Friday 31 August 2007

waiting & weak legs

I was on a journey, travelling with another woman. We had stopped for a few nights at place in the bush, staying in a cabin. There were many others staying in tents and dormitory style accommodation – it appeared to be a conference or big event of some kind. I went into the main auditorium and stood backstage, watching acrobatic entertainment and listening to music. After a while, I decided that I had been backstage for far too long, and went to register as a performer. I spoke to a man down the front of the room who consulted a large notepad, checking his time schedule. He wanted to know if I would like to be the last to perform on the final night of the event, but aware that this would make me the headline act, I declined. I was allocated a timeslot as the second performance on the final night. I then felt slightly regretful and promised myself that I would not knock back such an opportunity again. The man said that he assumed I would be singing about food and I was surprised until I realised that it was an organic food event, so I agreed to think of a set of songs about food.

I went outside and joined a queue of people that were waiting to enter water of some kind, perhaps a swimming pool. I sat down for a moment and then found that I was unable to stand again. I tried and tried to stand up but my quadriceps had no strength – none. I was between two children in the queue: the child in front thought I was being funny and the child behind was even more pronouncedly floppy. I held the floppy child up in my right hand, supporting her back though her limbs drooped like a puppet’s.

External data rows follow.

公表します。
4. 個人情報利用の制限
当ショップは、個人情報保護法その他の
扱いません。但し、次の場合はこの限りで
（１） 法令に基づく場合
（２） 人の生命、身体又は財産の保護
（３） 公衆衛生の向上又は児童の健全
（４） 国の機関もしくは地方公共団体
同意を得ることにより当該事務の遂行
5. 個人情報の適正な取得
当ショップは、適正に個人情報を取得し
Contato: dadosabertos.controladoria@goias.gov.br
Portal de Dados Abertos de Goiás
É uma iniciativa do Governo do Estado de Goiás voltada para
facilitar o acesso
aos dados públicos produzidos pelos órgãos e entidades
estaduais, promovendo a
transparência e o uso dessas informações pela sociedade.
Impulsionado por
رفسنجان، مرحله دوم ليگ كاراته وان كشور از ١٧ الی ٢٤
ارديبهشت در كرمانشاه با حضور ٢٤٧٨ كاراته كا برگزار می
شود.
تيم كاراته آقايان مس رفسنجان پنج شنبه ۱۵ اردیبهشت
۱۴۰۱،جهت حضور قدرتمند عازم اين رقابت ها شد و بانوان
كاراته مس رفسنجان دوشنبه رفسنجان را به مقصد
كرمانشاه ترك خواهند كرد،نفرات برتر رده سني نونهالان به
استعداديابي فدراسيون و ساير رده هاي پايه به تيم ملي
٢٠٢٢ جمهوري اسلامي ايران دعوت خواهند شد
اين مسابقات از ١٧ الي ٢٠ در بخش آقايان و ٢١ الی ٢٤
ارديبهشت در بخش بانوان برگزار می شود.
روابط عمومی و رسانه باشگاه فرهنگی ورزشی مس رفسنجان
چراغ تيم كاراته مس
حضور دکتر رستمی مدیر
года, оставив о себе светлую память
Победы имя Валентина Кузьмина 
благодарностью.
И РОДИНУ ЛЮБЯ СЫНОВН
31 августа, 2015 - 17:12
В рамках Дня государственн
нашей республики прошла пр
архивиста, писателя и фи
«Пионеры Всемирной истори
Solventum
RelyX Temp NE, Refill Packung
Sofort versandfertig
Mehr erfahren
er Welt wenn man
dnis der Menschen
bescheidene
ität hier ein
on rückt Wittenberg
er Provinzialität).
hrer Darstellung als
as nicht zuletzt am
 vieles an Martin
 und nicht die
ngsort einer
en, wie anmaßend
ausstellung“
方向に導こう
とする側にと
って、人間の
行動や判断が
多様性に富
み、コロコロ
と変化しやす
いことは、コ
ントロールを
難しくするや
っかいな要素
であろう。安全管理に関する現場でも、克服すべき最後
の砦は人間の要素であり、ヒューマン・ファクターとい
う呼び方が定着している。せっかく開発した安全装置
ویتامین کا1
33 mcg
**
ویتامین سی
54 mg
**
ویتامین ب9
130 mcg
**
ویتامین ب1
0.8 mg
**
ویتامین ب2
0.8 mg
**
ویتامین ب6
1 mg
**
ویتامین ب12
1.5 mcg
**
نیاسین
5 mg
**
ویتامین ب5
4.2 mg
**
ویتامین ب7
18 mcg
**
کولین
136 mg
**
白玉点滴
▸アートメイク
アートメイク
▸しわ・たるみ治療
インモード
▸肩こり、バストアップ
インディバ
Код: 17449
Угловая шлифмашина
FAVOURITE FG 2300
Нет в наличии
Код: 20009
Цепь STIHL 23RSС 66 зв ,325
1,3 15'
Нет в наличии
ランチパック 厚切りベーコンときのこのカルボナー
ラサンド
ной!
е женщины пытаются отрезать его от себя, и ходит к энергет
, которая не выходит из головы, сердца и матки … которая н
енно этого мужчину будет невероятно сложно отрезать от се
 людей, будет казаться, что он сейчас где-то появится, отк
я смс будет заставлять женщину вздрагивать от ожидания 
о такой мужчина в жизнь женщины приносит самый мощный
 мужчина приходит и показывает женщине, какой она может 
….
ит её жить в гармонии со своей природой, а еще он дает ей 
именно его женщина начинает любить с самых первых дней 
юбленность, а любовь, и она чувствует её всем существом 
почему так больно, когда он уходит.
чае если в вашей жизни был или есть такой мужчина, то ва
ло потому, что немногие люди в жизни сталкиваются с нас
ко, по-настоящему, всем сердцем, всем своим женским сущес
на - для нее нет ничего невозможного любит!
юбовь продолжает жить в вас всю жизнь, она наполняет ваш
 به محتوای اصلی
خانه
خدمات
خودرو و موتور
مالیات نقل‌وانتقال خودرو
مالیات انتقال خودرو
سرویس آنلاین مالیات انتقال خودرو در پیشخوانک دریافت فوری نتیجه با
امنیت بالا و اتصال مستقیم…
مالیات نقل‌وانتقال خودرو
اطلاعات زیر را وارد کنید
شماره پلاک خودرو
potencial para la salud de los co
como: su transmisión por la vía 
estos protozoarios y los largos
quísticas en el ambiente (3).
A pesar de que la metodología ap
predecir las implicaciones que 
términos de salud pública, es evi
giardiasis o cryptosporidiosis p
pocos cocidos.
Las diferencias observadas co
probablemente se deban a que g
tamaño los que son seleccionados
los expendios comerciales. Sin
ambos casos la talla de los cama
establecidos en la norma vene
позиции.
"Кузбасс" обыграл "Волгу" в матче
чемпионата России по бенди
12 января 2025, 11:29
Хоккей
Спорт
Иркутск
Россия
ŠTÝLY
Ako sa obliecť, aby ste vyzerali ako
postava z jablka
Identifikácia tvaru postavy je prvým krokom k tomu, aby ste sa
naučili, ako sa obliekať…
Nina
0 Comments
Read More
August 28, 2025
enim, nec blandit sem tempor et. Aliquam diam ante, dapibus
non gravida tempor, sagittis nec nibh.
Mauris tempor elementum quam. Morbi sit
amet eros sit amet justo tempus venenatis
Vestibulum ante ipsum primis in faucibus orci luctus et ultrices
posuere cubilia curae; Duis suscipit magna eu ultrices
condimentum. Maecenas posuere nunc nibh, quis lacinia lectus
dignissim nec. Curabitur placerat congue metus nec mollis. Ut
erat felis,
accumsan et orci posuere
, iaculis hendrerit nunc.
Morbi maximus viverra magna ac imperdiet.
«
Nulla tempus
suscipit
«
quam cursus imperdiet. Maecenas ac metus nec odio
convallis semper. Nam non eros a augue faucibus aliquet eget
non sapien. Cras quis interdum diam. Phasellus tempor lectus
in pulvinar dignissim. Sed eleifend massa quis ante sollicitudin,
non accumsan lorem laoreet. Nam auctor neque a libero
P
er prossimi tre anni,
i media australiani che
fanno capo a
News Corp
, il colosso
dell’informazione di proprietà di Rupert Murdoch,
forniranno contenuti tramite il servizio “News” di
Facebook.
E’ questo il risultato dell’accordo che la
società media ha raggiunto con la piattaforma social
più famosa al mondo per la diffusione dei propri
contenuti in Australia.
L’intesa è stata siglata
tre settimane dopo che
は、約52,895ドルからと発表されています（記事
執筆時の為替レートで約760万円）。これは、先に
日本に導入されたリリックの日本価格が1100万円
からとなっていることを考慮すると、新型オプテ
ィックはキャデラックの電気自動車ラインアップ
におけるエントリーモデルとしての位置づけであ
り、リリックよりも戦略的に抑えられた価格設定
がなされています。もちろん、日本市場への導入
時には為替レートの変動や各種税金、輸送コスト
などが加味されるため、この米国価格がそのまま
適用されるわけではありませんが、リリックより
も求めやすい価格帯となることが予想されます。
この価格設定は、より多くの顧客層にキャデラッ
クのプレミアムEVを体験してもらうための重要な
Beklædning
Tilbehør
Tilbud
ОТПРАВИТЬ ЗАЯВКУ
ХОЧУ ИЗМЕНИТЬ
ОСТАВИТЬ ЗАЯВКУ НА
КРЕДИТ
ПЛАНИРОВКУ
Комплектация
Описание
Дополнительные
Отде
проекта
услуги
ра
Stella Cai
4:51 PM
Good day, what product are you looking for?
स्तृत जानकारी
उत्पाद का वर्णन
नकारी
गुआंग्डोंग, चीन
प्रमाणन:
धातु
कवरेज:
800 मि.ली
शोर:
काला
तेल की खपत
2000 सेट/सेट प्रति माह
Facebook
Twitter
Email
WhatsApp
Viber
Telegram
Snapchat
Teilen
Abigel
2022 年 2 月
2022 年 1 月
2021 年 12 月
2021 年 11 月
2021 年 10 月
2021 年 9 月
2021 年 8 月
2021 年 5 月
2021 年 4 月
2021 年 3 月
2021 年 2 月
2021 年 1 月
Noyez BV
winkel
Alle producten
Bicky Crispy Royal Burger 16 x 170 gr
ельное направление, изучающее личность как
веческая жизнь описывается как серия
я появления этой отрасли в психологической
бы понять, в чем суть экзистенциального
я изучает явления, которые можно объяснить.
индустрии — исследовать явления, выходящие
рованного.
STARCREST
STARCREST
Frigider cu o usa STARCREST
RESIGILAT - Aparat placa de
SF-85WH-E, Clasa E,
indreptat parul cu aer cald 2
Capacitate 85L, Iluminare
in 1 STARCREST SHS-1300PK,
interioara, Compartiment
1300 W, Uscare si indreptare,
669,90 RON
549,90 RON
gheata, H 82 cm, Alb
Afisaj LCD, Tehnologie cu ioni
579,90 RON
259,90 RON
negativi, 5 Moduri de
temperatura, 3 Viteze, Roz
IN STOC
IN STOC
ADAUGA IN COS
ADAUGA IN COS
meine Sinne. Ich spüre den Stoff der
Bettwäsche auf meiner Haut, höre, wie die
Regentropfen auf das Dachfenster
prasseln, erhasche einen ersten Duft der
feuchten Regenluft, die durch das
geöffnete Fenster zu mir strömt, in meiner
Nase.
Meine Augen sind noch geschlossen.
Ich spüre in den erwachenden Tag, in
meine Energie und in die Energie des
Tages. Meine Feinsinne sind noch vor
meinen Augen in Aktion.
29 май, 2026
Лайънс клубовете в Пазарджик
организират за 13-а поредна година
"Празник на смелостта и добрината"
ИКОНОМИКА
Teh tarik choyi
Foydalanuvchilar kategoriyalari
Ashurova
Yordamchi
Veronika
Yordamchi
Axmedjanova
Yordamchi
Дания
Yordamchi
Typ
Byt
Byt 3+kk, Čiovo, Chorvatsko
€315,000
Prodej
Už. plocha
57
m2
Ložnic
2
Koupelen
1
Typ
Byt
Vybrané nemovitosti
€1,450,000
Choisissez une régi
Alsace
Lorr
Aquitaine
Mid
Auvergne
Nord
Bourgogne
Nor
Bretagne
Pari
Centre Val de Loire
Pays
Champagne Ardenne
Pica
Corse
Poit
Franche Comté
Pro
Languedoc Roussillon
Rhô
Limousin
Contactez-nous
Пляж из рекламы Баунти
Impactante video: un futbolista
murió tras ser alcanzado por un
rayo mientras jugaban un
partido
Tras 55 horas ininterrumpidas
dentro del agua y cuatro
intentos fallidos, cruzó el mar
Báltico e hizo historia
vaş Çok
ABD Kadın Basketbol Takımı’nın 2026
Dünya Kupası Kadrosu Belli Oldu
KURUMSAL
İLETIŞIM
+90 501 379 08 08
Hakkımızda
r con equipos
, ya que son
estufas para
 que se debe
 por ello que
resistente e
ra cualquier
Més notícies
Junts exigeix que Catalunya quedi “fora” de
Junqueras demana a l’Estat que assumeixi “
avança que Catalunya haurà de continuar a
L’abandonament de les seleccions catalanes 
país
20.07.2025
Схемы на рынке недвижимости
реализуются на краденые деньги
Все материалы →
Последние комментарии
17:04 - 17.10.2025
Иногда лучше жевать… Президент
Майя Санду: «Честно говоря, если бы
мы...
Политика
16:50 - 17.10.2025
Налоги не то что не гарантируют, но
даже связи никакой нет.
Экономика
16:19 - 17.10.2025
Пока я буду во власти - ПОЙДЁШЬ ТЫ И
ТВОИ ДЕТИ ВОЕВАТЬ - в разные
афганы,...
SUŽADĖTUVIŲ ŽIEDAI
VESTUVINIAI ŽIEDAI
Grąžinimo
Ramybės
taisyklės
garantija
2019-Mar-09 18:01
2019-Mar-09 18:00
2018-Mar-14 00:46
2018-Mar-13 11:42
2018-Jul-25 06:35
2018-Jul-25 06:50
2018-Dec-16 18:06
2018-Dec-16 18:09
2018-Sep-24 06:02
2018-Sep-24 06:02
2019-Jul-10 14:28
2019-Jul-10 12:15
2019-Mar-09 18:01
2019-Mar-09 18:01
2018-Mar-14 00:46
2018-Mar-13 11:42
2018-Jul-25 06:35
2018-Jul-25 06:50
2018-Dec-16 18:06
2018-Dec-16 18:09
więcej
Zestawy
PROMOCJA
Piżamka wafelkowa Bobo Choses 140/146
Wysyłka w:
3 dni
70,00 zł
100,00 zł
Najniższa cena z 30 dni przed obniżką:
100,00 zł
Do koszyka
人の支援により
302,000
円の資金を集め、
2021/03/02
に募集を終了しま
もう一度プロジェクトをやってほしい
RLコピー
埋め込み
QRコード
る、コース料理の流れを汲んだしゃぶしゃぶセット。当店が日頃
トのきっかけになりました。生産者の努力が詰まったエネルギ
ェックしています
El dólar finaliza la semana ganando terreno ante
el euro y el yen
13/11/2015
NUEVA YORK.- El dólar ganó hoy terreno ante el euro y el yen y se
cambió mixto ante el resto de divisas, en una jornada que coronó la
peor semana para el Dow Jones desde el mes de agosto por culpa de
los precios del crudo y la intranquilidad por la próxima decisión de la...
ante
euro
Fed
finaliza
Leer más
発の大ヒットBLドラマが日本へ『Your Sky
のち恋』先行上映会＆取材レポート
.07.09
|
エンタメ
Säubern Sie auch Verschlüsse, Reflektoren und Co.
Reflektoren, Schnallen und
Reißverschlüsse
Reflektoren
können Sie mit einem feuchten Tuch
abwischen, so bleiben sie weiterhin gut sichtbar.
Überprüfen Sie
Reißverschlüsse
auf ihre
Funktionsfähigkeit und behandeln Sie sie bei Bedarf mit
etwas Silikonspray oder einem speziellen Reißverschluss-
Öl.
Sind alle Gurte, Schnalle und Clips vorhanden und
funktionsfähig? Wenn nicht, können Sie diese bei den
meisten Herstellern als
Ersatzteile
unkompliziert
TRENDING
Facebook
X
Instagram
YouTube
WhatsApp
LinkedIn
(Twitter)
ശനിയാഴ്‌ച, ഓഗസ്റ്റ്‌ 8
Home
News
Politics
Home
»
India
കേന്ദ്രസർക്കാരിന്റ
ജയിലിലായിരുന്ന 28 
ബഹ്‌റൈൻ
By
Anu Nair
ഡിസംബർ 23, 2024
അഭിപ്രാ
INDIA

Later, I was in the home where I lived with my family as a teenager. We were in the loungeroom and I was sitting in an armchair, facing the bookshelf. I couldn’t move my legs. A man came into the room, a stranger, and I called out to my father. Instead of coming into the room, my father ran up the stairs toward my bedroom, thinking I was in trouble and was in my room. Meanwhile, my mother came into the loungeroom and the stranger picked up long-stemmed umbrella and hit her across the legs with it, causing her to fall backwards into another armchair. Seeing my mother hurt, I managed to stand up, cross the room and, with a different long umbrella with a sharp point at the end, first hit the attacker and then stabbed him. At this stage it turned into a woman, the grown-up version of a girl I knew as a teenager. I thrust the umbrella into her chest and pushed downward so that I could see the point jutting out of her thigh. She didn’t die and hardly seemed affected or wounded. It was as though she were made of soft & pliable plastic.